Rezaimehr, Fatemeh, Dadkhah, Chitra.
2021.
Injection Shilling Attack Tool for Recommender Systems. 2021 26th International Computer Conference, Computer Society of Iran (CSICC). :1—4.
Recommender systems help people in finding a particular item based on their preference from a wide range of products in online shopping rapidly. One of the most popular models of recommendation systems is the Collaborative Filtering Recommendation System (CFRS) that recommend the top-K items to active user based on peer grouping user ratings. The implementation of CFRS is easy and it can easily be attacked by fake users and affect the recommendation. Fake users create a fake profile to attack the RS and change the output of it. Different attack types with different features and attacking methods exist in which decrease the accuracy. It is important to detect fake users, remove their rating from rating matrix and recognize the items has been attacked.
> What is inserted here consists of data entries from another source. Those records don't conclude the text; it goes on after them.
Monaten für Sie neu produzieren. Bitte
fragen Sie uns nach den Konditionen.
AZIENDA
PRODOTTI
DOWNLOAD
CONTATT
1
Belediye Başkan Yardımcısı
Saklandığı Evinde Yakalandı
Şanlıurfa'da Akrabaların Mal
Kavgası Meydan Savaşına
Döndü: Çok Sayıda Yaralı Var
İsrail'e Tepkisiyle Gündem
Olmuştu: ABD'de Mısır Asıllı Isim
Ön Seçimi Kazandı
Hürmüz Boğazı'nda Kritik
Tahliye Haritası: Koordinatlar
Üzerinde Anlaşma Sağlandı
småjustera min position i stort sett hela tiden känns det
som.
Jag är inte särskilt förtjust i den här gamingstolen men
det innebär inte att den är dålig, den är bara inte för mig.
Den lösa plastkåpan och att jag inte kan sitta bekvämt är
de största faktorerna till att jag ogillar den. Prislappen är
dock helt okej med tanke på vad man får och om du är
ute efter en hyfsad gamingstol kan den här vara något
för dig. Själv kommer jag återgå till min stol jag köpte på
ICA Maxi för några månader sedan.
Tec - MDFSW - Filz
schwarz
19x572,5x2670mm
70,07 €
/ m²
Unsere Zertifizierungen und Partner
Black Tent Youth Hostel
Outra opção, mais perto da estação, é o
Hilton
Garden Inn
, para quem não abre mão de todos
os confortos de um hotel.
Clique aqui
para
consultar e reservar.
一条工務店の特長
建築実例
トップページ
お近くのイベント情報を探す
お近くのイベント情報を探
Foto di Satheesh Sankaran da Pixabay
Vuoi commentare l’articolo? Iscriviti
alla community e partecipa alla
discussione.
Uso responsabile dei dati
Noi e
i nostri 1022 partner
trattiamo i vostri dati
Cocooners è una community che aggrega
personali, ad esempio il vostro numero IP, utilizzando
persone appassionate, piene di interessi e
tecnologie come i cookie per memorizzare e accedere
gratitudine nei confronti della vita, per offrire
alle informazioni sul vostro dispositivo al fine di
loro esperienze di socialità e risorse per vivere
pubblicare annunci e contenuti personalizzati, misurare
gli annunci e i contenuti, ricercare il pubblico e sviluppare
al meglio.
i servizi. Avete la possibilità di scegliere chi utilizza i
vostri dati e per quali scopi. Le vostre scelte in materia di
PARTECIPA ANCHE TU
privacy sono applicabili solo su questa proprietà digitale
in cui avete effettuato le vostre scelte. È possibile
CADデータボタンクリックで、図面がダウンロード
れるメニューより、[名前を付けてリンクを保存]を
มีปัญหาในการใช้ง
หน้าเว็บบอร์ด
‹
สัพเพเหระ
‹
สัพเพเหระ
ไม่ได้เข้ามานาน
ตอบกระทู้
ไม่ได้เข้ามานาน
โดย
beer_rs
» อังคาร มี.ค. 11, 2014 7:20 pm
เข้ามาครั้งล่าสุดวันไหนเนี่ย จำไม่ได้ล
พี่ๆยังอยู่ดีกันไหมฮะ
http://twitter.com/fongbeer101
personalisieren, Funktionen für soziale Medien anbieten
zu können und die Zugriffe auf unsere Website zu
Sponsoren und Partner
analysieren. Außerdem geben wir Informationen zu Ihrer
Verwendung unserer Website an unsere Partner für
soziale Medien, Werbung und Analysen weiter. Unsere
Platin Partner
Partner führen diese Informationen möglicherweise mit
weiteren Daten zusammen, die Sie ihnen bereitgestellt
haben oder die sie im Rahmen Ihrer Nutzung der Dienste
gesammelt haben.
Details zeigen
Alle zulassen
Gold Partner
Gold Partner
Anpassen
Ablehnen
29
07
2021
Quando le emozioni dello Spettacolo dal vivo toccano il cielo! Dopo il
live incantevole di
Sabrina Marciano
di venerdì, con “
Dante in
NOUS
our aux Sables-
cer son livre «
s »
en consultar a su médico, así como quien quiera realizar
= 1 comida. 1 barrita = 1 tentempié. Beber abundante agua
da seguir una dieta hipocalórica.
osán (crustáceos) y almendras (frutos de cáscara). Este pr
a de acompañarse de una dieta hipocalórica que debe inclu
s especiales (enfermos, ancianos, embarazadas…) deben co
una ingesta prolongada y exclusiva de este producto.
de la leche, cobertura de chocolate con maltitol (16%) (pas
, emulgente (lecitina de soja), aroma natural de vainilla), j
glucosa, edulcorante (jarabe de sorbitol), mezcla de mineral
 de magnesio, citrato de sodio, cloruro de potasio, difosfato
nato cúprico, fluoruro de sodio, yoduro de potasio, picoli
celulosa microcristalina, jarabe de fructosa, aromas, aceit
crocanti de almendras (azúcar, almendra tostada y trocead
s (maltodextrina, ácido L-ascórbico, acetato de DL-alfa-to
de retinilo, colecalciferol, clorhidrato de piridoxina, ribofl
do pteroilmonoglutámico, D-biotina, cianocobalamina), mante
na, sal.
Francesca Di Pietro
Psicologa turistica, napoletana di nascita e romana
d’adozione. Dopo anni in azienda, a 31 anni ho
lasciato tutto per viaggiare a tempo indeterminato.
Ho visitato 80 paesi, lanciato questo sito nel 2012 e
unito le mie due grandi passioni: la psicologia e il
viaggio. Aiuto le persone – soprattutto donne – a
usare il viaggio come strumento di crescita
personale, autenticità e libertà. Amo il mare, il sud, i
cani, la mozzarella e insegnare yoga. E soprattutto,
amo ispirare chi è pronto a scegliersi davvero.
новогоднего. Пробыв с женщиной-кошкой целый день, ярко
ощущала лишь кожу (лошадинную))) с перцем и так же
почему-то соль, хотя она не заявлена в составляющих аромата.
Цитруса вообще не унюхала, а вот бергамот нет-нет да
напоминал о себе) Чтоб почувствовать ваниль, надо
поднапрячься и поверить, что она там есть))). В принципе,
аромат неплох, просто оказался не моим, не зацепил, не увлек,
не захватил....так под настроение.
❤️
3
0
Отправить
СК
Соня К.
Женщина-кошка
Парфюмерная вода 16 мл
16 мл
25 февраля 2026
In the recent years, many algorithms have been proposed to detect the attackers but first, researchers have to inject the attack type into their dataset and then evaluate their proposed approach. The purpose of this article is to develop a tool to inject the different attack types to datasets. Proposed tool constructs a new dataset containing the fake users therefore researchers can use it for evaluating their proposed attack detection methods. Researchers could choose the attack type and the size of attack with a user interface of our proposed tool easily.